** Data records **
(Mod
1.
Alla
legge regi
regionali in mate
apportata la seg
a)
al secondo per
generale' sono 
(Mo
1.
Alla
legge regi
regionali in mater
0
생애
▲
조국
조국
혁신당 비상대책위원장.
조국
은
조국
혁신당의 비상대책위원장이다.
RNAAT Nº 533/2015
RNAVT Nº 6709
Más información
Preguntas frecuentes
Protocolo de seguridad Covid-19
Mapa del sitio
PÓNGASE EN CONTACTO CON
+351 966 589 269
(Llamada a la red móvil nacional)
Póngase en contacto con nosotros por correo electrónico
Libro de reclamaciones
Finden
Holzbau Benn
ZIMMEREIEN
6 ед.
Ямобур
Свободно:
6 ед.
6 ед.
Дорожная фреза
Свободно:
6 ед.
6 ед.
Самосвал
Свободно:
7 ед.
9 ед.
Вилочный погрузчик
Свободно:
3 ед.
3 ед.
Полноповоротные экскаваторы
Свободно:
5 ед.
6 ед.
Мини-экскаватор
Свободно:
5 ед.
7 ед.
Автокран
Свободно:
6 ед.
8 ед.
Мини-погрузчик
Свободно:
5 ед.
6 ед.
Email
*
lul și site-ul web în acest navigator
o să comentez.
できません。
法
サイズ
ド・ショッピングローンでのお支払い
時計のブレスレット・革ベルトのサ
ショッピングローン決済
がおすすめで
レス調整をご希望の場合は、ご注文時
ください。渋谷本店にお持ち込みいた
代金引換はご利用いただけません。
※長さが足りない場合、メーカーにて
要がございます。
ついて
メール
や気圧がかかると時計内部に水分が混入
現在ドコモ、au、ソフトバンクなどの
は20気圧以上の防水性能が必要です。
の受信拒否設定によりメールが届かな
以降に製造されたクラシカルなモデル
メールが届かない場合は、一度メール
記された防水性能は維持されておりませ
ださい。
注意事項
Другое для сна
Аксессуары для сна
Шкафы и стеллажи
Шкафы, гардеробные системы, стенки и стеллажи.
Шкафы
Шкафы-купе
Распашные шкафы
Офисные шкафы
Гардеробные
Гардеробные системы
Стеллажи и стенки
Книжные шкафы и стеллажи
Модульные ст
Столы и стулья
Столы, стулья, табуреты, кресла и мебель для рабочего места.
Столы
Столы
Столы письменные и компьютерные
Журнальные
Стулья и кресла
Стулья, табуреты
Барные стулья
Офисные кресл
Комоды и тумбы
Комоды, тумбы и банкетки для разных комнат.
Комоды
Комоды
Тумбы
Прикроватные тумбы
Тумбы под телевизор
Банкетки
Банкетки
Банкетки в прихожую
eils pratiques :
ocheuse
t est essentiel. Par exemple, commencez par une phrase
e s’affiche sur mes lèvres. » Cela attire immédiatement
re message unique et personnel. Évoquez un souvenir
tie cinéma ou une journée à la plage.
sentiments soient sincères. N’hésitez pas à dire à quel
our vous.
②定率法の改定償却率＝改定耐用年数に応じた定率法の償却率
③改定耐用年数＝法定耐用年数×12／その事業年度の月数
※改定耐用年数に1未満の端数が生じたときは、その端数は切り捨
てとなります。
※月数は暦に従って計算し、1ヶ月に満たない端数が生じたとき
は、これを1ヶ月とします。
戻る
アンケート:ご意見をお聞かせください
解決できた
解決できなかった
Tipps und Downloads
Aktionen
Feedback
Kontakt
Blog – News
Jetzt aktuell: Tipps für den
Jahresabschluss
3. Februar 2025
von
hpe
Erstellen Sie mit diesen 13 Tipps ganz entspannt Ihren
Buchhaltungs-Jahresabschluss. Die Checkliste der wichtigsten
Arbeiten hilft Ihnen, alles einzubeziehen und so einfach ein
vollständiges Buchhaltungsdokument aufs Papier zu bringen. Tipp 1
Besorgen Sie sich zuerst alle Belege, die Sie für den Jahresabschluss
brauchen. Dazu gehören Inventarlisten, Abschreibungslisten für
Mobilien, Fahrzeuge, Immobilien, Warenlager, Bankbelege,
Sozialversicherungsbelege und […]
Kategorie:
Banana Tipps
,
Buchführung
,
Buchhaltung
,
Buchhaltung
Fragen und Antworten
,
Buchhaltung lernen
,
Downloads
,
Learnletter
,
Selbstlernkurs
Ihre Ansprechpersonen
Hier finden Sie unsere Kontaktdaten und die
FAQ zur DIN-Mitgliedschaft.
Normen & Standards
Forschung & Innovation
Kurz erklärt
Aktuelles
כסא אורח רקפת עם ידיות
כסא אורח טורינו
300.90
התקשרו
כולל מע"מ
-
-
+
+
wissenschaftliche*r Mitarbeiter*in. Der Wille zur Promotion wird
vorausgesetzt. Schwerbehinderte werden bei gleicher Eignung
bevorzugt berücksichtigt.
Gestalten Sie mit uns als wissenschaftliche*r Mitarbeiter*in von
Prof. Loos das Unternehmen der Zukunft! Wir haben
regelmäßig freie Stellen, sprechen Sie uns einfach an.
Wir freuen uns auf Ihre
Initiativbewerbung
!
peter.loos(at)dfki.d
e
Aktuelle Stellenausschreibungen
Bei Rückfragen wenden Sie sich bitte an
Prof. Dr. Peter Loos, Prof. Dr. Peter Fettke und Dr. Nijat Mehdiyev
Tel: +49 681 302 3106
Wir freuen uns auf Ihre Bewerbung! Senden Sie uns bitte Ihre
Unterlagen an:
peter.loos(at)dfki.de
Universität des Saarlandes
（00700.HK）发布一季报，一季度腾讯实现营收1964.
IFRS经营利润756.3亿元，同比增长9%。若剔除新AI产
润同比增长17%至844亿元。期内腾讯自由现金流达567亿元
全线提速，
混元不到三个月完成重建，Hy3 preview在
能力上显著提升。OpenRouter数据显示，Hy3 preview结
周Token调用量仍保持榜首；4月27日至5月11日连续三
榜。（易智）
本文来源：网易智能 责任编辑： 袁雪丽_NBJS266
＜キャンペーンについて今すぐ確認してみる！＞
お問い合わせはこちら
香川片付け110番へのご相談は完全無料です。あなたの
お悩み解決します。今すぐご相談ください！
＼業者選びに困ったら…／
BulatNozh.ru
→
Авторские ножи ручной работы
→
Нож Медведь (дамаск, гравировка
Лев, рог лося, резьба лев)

** Task objective **
Starting at the line that has "Прикроватные тумбы" in the records above, restate word for word every line until the one that has "③改定耐用年数＝法定耐用年数×12／その事業年度の月数", and include that one as well.

** Response box **
Прикроватные тумбы
Тумбы под телевизор
Банкетки
Банкетки
Банкетки в прихожую
eils pratiques :
ocheuse
t est essentiel. Par exemple, commencez par une phrase
e s’affiche sur mes lèvres. » Cela attire immédiatement
re message unique et personnel. Évoquez un souvenir
tie cinéma ou une journée à la plage.
sentiments soient sincères. N’hésitez pas à dire à quel
our vous.
②定率法の改定償却率＝改定耐用年数に応じた定率法の償却率
③改定耐用年数＝法定耐用年数×12／その事業年度の月数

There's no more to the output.